I agree this is a good place to start with Rushdie's work. Considering how much I loved it, I now look forward to trying his fiction.
There are harrowing moments, but so much of this is about healing, love, reveling in the opposites to hate. His love of reading shines through in where he finds quotes to help him express his physical and psychological journey from near death to a degree of equanimity and recuperation. I appreciate that he chose a fictional interloction with his attacker, that he did not put much focus on the individual who did the violence, even as the results from that violence consumed his life for months. I loved seeing his joy and gratitude for his wife and family and friends. I admire his choice to clearly state that this attack has not changed his mind, he still is not religious, he still sees the need to critique, to satirize ideologies, political or religious, as necessary.

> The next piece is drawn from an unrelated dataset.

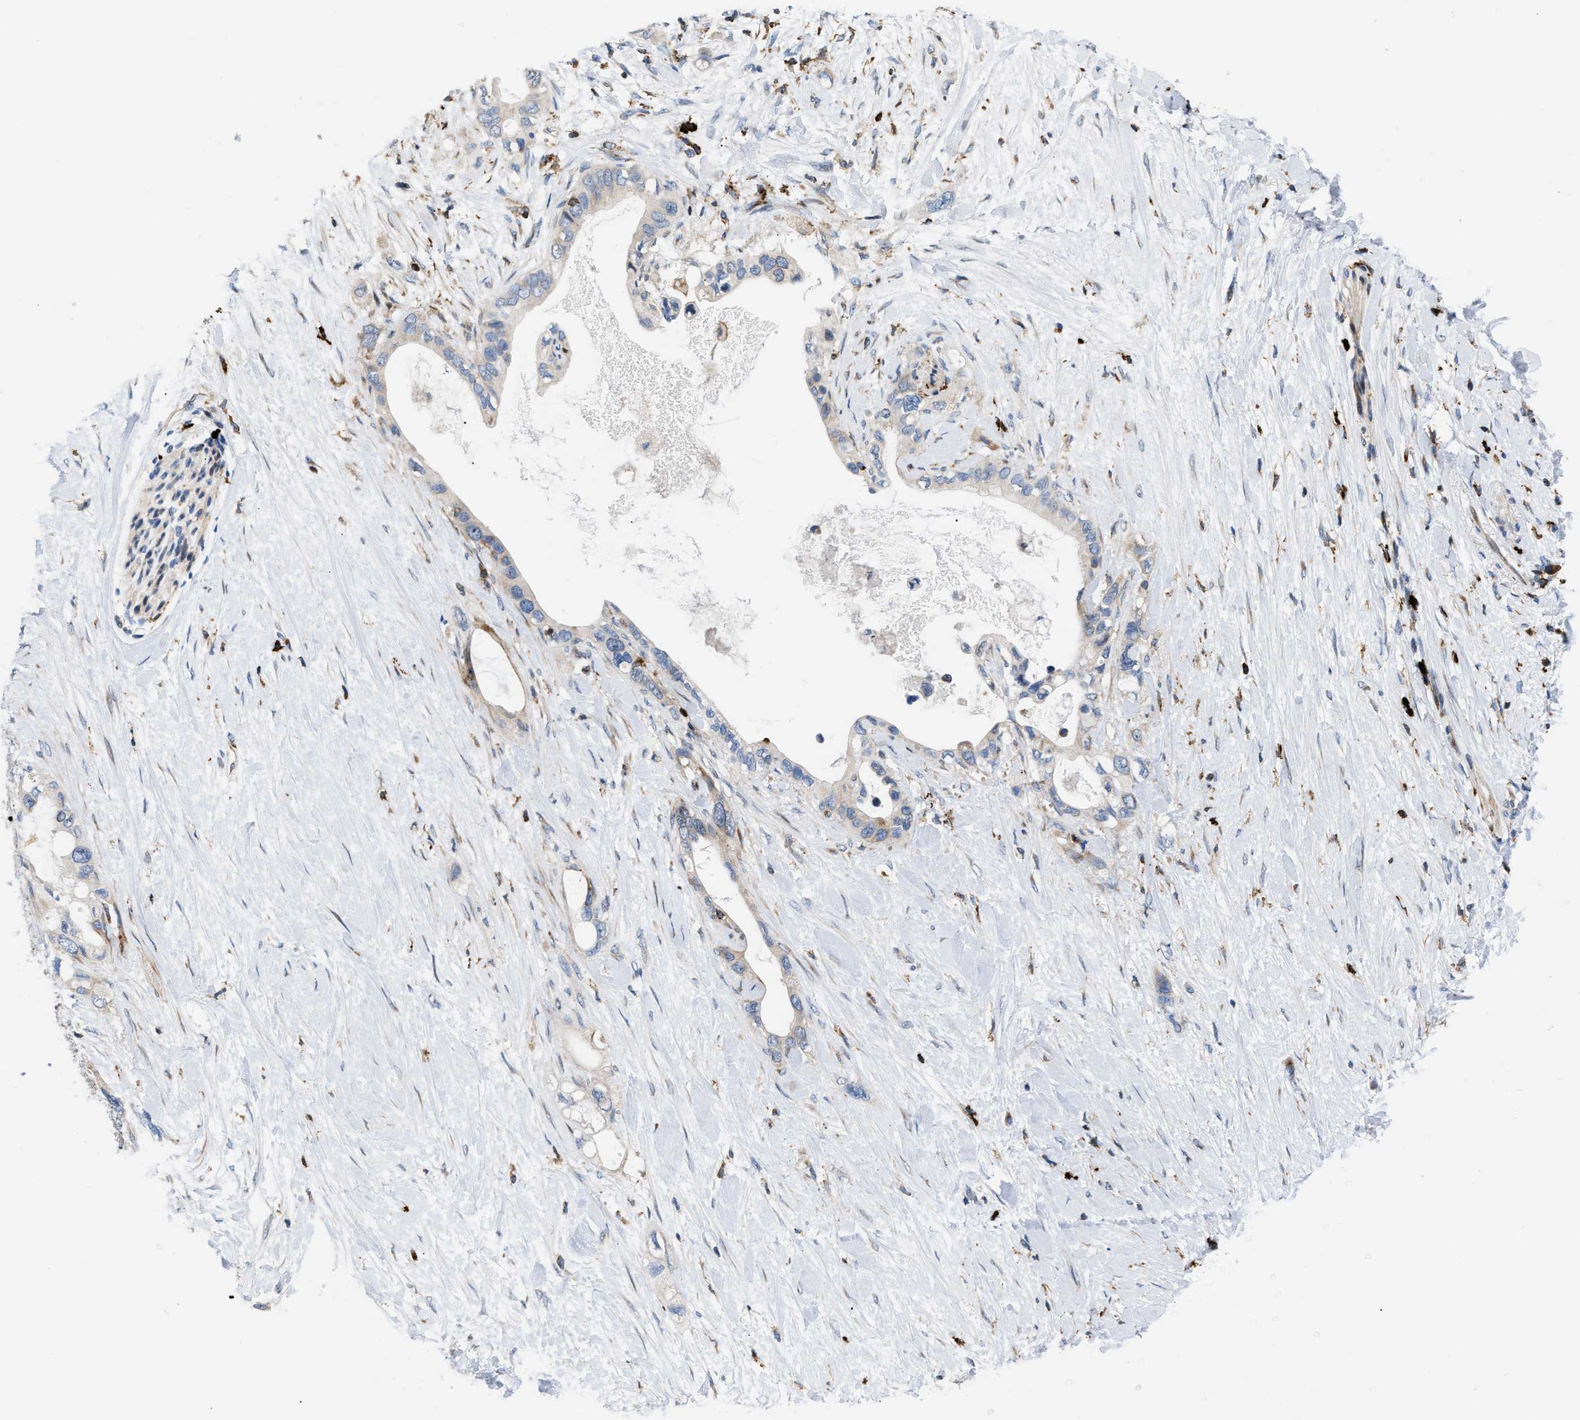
{"staining": {"intensity": "moderate", "quantity": "25%-75%", "location": "cytoplasmic/membranous"}, "tissue": "pancreatic cancer", "cell_type": "Tumor cells", "image_type": "cancer", "snomed": [{"axis": "morphology", "description": "Adenocarcinoma, NOS"}, {"axis": "topography", "description": "Pancreas"}], "caption": "High-power microscopy captured an IHC photomicrograph of pancreatic cancer, revealing moderate cytoplasmic/membranous expression in approximately 25%-75% of tumor cells.", "gene": "ATP9A", "patient": {"sex": "female", "age": 56}}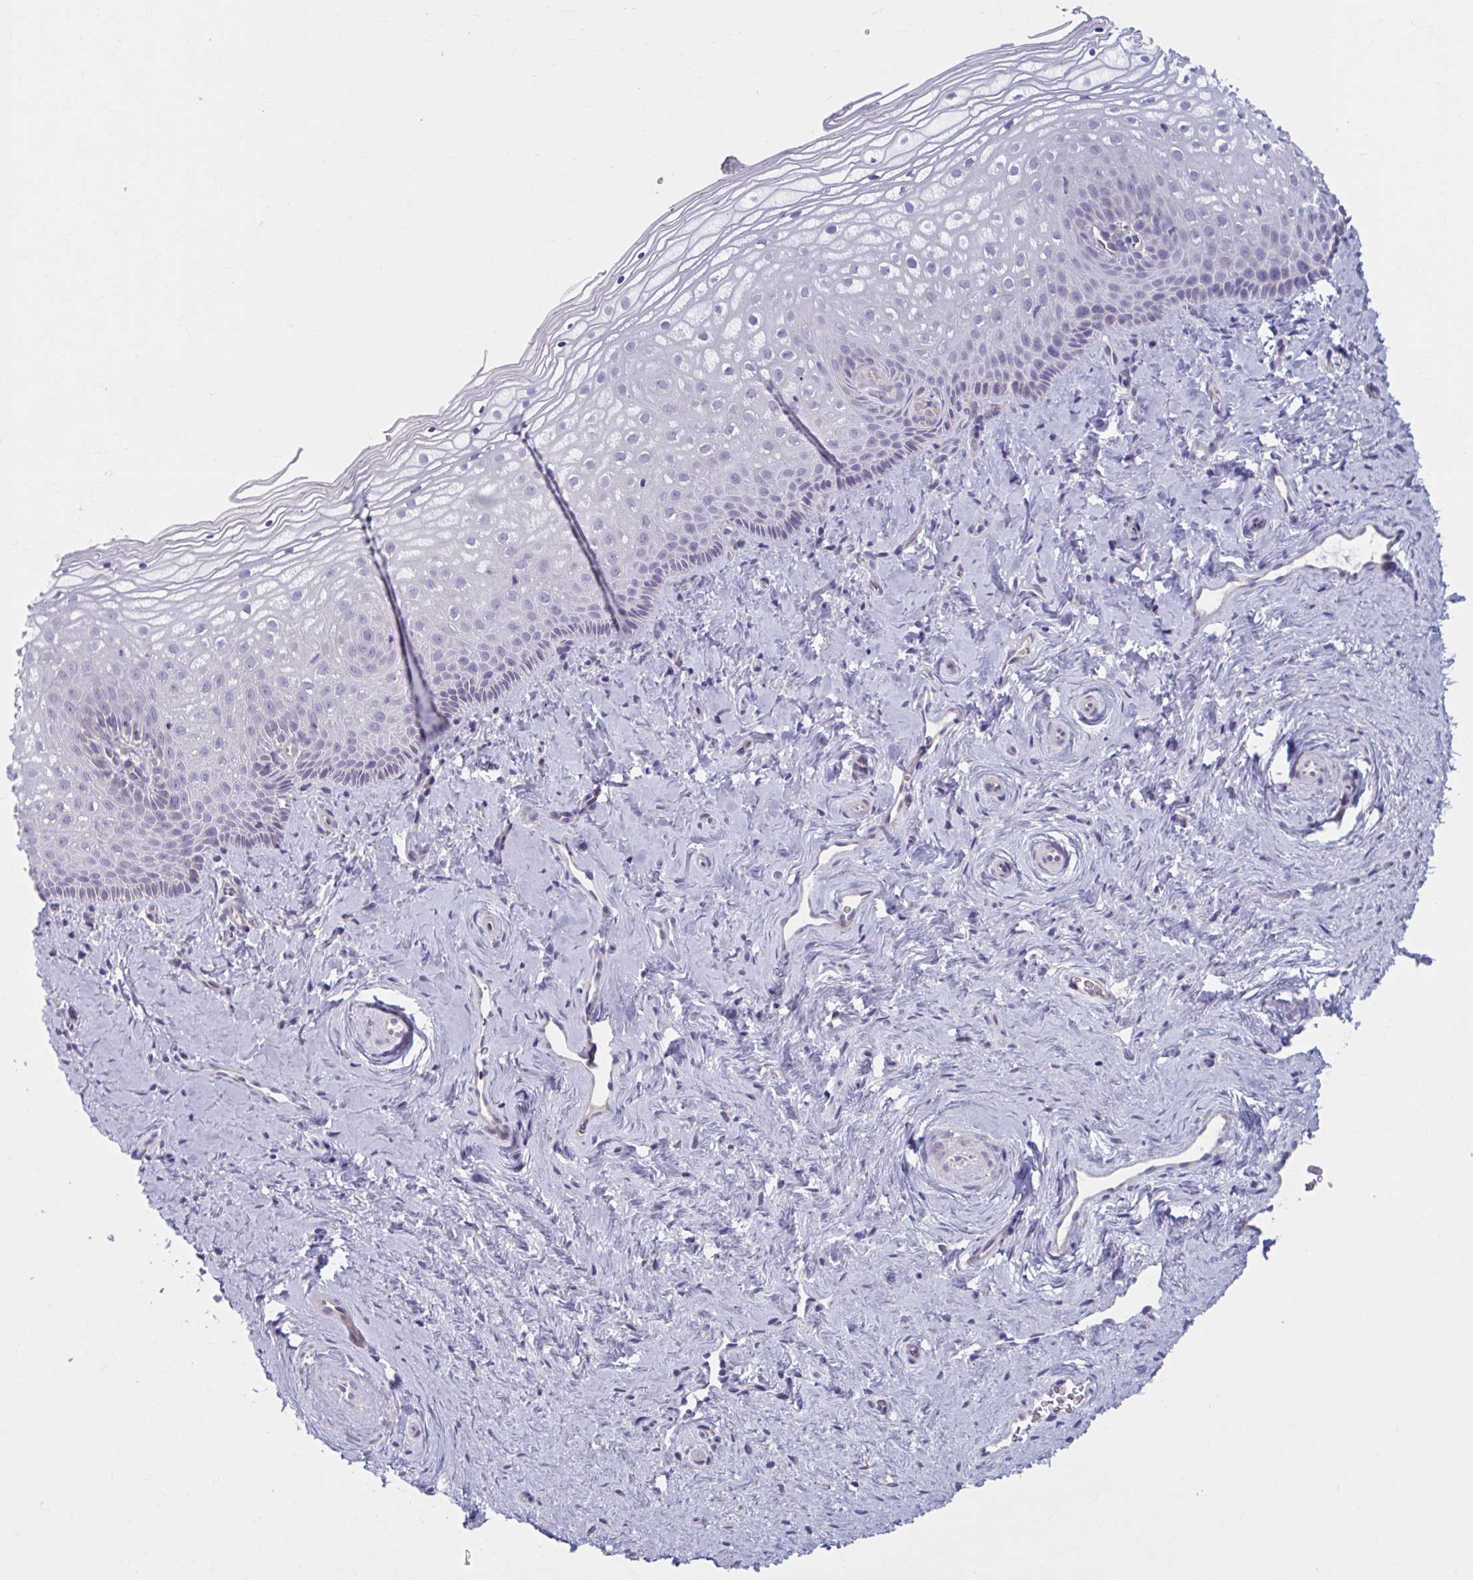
{"staining": {"intensity": "weak", "quantity": "<25%", "location": "cytoplasmic/membranous"}, "tissue": "vagina", "cell_type": "Squamous epithelial cells", "image_type": "normal", "snomed": [{"axis": "morphology", "description": "Normal tissue, NOS"}, {"axis": "topography", "description": "Vagina"}], "caption": "This histopathology image is of unremarkable vagina stained with immunohistochemistry (IHC) to label a protein in brown with the nuclei are counter-stained blue. There is no staining in squamous epithelial cells. (DAB (3,3'-diaminobenzidine) immunohistochemistry (IHC) visualized using brightfield microscopy, high magnification).", "gene": "CHST3", "patient": {"sex": "female", "age": 51}}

He does not feel the need to apologize for or rehash what was previously spoken about in previous works. There's a brief window into a difficult childhood, but again, he doesn't dwell. I gather there is a previous autobiography, so it may be that things were dealt with differently there, but the clarity of conviction displayed here, what he understands as worth fighting for, having the added significance of someone whose life has now been immediately at risk because of how others have reacted to his work, it was quietly impressive to read.
Tread carefully if you've ever had a loved one in the hospital with an uncertain prognosis, this is likely to bring it back.